Van Essen wieder Mitglied im Vermittlungsausschuss

Jörg van Essen, MdB
Jörg van Essen, MdB
Berlin 18.12.2009
Der FDP-Bezirksvorsitzende und Parlamentarische Geschäftsführer der FDP-Bundestagsfraktion Jörg van Essen wird auch in der 17. Wahlperiode des Deutschen Bundestages wieder dem Vermittlungsausschuss angehören und dort als Obmann der FDP tätig sein. Der Deutsche Bundestag wählte van Essen als einen von zwei Vertretern der FDP-Bundestagsfraktion in dieses Gremium, dem Vertreter von Bundestag und Bundesrat angehören. Aufgabe des Vermittlungsausschusses ist es, bei Meinungsverschiedenheiten zwischen Bundestag und Bundesrat zu bestimmten Gesetzgebungsverfahren eine Einigung zu suchen. Van Essen freute sich sehr darüber, dass ihn die FDP-Fraktion erneut für dieses wichtige im Grundgesetz verankerte Gremium vorgeschlagen hatte. Der Abgeordnete: „Deutschland ist ein föderaler Staat. Gerade als überzeugter und stolzer Nordrhein-Westfale weiß ich, dass manchmal auch Bundes- und Länderinteressen angemessen ausbalanciert werden müssen. Dabei darf man das große Ganze nie aus den Augen verlieren. Ich werde gerne meine langjährige Erfahrung in dieses Gremium einbringen.“

Außerdem wurde van Essen als stellvertretendes Mitglied der FDP-Bundestagsfraktion in den Richterwahlausschuss gewählt. Der Richterwahlausschuss entscheidet zusammen mit dem jeweils zuständigen Bundesministerium über die Besetzung der Richterposten an den obersten Gerichtshöfen des Bundes. Der Ausschuss wird je zur Hälfte von Bundestag und Bundesrat berufen. Die 16 vom Bundestag berufenen Mitglieder müssen nicht Abgeordnete des Bundestages sein. Der Richterwahlausschuss besetzt in geheimer Abstimmung mit der Mehrheit der abgegebenen Stimmen die Richterposten beim Bundesgerichtshof, Bundesverwaltungsgericht, Bundesfinanzhof, Bundessozialgericht und Bundesarbeitsgericht. Van Essen, der lange Zeit als Oberstaatsanwalt gearbeitet hat: „Die Richter müssen fachlich überzeugen. Nur wer das juristische Handwerkszeug wirklich gut beherrscht, darf an die obersten Bundesgerichte berufen werden.“

Wachstumsbeschleunigungsgesetz setzt neue Impulse

Berlin 04.12.2009
Der FDP-Bezirksvorsitzende und Parlamentarische Geschäftsführer der FDP-Bundestagsfraktion Jörg van Essen hat erneut die Bedeutung des Wachstumsbeschleunigungsgesetzes für die Erholung des Landes hervorgehoben. Das Gesetz umfasst Entlastungen für Familien, Unternehmen und Erben in Höhe von 8,5 Milliarden Euro. "Wir haben vor der Wahl versprochen, dass eine Entlastung der Bürger für uns oberste Priorität besitzt. Unser Land braucht neue Impulse für stabiles Wachstum, und die schaffen wir mit der von uns auf den Weg gebrachten Steuersenkung", so van Essen.

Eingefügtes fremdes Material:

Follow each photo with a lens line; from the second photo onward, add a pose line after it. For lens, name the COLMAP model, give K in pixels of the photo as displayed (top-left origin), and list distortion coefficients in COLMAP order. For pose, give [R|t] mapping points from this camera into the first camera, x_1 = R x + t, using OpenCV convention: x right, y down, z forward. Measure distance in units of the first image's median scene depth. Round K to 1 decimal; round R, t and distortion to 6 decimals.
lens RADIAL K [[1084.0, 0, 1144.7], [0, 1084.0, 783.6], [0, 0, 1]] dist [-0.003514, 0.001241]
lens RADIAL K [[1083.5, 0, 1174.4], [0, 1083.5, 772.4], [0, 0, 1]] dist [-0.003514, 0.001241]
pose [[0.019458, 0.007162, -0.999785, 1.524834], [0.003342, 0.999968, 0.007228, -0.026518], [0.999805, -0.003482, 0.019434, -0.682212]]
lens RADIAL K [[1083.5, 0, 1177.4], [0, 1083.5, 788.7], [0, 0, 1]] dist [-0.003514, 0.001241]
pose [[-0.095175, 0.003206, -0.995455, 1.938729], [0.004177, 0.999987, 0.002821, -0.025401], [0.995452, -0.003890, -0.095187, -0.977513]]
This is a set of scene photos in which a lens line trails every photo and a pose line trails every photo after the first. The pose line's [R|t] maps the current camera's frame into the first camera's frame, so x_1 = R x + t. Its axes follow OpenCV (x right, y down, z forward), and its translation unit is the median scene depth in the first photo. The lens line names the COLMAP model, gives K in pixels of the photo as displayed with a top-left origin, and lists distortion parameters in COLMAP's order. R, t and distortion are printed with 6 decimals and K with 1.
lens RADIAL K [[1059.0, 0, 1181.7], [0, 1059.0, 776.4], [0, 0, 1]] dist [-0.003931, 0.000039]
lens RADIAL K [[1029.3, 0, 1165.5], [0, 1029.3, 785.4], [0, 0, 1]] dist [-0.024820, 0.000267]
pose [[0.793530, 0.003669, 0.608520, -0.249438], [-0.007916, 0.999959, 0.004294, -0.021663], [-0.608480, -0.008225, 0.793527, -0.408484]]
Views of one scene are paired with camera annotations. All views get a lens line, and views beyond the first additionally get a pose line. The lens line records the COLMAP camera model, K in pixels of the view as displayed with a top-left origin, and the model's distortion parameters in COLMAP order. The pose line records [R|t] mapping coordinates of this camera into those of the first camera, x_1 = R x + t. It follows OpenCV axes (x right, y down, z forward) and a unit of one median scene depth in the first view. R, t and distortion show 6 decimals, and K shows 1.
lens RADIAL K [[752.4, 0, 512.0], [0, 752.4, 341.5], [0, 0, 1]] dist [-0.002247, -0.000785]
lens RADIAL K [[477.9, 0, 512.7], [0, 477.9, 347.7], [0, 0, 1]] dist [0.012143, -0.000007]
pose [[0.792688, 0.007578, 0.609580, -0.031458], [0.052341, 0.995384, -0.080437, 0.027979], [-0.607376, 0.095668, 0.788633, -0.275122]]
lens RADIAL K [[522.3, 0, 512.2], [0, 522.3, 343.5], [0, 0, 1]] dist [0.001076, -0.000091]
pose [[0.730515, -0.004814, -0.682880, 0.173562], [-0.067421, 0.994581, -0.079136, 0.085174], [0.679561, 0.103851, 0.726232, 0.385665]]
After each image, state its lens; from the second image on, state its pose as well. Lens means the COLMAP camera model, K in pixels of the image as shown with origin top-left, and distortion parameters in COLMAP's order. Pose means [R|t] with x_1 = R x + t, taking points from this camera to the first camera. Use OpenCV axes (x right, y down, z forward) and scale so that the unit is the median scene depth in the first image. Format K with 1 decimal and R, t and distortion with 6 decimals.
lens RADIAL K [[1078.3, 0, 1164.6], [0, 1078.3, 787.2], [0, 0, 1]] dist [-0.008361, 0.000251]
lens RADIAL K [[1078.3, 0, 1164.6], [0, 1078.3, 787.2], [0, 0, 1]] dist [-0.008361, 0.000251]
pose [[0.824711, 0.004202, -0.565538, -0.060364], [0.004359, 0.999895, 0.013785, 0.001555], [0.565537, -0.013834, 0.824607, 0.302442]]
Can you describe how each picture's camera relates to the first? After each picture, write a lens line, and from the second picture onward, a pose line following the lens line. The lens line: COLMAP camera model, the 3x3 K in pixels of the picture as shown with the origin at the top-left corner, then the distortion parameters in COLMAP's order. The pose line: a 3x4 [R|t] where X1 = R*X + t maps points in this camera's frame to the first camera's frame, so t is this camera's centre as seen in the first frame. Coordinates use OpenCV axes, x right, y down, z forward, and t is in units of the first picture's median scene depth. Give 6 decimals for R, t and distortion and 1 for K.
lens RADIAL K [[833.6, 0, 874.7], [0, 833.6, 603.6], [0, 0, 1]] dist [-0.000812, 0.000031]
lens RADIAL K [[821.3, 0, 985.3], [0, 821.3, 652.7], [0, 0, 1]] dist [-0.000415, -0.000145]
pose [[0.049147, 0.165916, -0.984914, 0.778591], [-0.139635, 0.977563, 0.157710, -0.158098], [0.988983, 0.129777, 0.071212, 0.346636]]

Ab dem 1. Januar 2010 steigen die Kinderfreibeträge von derzeit 6.024 Euro auf 7.008 Euro, außerdem wird das Kindergeld um monatlich 20 Euro pro Kind erhöht. „Die Erhöhung des Kindergeldes kommt insbesondere niedrigeren Einkommensschichten zugute“, so van Essen. Gerade deswegen sei die Blockadepolitik von SPD, Grünen und Linkspartei nicht nachvollziehbar. Weitere Entlastung wird es für Firmenerben geben. Ab dem 1. Januar werden die Bedingungen vereinfacht, mit denen Erben den ermäßigten Steuersatz erreichen können. „Übergänge von Familienunternehmen werden so erleichtert und Wachstumshemmnisse beseitigt“, so der Bundestagsabgeordnete.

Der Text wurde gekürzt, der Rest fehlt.